==== Source document ====
In short order, Julie arrives in Germany and—certain that Craig's visions are real—implores the local authorities in Hamburg to help search for Keith in connection to the murders that Craig is now being blamed for. While Craig sits in jail, she concocts a plan to act as bait for Keith, meeting him at a secret location and counting on Craig's psychic connection to help bring the police to her in time. Keith, psychologically unstable and obsessed with his brother, attempts to rape Julie, but during the struggle she is able to stab him to death with his own knife.

With Keith dead, the charges against Craig are dropped and he is freed from prison. He continues to have visions, however, which seem to show Keith returning from the grave. Moreover, he seems to have taken on some of Keith's personality characteristics. The film ends with some ambiguity about whether Keith is still somehow psychically affecting his brother from beyond the grave, or if Craig is simply psychologically scarred from his experience.

Cast 
 Michael Moriarty as Keith Mannings / Craig Mannings
 Penelope Milford as Julie Warren
 Geraldine Fitzgerald as Mrs. Thomason
 Cameron Mitchell as Bud Waldo
 Sarah Langenfeld as Christine Waldo
 Martha Smith as Hedwig
 Virginia McKenna as Woman in Ballroom 
 Reinhold Olszewski  as Inspector Hessinger
 Alex Diakun as  Mr. Adams
 Shaun Lawton as Man with Cigar
 Wendy Merk as Head Nurse

Production
Blood Link was shot in the United States and Germany in late 1981.  The film was financed mostly by a German production company (Zadar Films), but it was made by an Italian director and crew.
==== Dataset records ====
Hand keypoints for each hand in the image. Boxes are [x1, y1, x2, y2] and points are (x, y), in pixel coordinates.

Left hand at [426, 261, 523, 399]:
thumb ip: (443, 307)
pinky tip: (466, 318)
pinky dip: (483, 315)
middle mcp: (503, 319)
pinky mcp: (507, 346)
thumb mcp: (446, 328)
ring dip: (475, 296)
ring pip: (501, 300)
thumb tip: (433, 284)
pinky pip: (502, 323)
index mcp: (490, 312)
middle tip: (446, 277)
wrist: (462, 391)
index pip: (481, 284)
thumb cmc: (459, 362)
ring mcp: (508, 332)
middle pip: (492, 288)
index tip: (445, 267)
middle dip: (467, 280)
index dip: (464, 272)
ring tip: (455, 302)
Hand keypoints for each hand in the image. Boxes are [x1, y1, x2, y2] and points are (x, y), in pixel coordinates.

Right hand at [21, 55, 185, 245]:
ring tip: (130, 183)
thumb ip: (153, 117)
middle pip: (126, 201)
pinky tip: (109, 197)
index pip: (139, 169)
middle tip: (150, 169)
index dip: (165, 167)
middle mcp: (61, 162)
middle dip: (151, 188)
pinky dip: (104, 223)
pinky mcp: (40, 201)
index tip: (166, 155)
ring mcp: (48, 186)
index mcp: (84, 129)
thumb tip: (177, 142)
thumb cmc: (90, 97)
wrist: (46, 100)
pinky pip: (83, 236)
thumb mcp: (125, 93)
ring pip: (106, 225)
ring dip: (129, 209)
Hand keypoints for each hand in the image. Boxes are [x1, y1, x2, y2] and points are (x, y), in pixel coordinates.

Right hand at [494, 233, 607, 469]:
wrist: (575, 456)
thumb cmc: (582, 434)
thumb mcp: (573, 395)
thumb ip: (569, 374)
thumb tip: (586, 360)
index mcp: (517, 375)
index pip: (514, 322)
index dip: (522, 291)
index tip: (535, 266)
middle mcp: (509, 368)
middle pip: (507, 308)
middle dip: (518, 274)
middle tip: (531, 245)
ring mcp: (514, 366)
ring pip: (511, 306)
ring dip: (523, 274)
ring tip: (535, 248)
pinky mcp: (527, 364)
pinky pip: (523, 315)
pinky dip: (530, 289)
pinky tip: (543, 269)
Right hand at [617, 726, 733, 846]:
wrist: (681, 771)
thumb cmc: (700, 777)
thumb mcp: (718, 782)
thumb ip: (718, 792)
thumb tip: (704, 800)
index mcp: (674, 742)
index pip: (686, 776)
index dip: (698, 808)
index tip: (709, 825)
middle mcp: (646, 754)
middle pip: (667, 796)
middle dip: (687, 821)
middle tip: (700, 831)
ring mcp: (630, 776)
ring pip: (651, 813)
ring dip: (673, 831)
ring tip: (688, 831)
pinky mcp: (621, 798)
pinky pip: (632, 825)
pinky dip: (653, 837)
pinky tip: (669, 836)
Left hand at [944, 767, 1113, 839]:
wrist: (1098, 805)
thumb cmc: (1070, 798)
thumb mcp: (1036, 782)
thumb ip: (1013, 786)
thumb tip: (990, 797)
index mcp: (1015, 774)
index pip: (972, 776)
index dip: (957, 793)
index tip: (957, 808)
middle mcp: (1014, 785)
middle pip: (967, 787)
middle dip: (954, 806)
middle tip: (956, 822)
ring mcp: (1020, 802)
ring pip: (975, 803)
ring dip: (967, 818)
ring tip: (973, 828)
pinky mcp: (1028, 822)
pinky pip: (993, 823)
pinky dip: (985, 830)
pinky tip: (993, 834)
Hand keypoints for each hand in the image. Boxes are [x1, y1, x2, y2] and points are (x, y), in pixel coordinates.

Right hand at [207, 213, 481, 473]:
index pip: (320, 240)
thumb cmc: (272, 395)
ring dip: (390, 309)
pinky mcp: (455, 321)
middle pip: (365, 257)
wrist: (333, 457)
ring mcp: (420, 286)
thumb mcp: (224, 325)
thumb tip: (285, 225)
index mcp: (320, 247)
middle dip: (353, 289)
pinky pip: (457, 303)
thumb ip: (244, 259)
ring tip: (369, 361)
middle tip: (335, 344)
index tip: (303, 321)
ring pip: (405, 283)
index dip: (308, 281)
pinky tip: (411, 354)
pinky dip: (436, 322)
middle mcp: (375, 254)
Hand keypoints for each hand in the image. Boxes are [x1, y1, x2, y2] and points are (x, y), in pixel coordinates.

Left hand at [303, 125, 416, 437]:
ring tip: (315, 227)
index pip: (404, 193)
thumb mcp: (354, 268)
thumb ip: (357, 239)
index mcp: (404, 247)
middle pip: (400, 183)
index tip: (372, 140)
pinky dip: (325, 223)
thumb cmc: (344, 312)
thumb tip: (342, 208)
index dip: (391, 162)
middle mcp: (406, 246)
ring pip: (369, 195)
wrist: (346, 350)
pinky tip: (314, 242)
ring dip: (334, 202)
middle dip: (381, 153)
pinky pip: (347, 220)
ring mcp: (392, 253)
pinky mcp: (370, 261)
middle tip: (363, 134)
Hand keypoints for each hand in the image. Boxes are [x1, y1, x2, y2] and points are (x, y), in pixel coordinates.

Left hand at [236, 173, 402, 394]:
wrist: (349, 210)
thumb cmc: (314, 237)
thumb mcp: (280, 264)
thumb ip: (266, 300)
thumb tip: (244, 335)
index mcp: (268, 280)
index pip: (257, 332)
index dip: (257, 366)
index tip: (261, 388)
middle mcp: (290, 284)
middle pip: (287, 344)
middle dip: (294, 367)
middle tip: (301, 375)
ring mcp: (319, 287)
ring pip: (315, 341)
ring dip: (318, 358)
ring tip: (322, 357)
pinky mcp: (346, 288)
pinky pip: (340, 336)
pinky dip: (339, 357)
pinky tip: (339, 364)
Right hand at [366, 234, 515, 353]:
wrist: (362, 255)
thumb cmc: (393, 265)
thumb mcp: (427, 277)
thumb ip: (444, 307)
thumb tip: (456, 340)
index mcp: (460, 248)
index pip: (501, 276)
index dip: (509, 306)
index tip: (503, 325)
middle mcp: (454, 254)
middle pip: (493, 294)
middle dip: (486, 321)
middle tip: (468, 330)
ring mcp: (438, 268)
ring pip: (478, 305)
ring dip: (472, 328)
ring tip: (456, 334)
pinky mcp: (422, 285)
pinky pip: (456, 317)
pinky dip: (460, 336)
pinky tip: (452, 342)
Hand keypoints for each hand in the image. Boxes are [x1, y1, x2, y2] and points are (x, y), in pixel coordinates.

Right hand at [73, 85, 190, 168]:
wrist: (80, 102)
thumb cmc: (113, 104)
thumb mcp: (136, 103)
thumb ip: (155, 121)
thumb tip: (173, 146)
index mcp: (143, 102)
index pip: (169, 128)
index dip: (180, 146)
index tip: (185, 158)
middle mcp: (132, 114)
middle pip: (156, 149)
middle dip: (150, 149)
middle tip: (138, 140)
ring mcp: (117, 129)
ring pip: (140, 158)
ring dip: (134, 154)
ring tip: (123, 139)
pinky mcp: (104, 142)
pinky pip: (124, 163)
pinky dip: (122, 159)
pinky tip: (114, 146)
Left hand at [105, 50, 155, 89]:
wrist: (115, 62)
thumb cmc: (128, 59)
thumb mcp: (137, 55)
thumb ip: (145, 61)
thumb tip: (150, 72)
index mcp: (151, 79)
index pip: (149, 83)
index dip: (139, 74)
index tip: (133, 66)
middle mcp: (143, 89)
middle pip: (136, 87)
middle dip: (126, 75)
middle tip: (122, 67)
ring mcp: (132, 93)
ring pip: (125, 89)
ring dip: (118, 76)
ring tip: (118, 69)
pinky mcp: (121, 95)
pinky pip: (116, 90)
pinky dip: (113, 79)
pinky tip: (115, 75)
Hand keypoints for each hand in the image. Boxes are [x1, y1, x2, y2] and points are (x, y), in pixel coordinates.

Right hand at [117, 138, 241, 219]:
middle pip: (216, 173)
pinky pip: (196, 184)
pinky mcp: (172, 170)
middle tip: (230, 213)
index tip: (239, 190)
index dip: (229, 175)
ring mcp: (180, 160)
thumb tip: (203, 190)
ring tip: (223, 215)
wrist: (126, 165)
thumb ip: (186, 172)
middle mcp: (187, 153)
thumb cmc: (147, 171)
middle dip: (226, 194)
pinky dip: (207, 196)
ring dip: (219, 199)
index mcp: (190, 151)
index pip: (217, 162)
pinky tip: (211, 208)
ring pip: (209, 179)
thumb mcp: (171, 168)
====
Set of tasks ▸
• a. Repeat word for word the part of the Blood Link summary starting at "With Keith dead, the" and ending at "from his experience.".
• b. In the cast list of the Blood Link summary, which actors play a role given only as a description rather than a character name? Give each actor with that role.
• c. Write the next part of the Blood Link summary, picking up after its final sentence.

Written responses ▸
• a.
With Keith dead, the charges against Craig are dropped and he is freed from prison. He continues to have visions, however, which seem to show Keith returning from the grave. Moreover, he seems to have taken on some of Keith's personality characteristics. The film ends with some ambiguity about whether Keith is still somehow psychically affecting his brother from beyond the grave, or if Craig is simply psychologically scarred from his experience.

• b.
Virginia McKenna as Woman in Ballroom
Shaun Lawton as Man with Cigar
Wendy Merk as Head Nurse

• c.
Release
Blood Link was released in 1982.
The film was released in the United States on home video by Embassy as Blood Link and in the United Kingdom by Medusa as The Link. The film was only released in De Martino's native Italy directly to video years later.

Reception
From retrospective reviews, Adrian Luther Smith in his book on Italian genre films praised the acting of Michael Moriarty and stated that "those seeking well-presented sleazy thrills will not be disappointed". Italian film critic and historian Roberto Curti stated that the film has "several interesting moments" while being "partly marred for an unsatisfactory ending imposed on by the producer".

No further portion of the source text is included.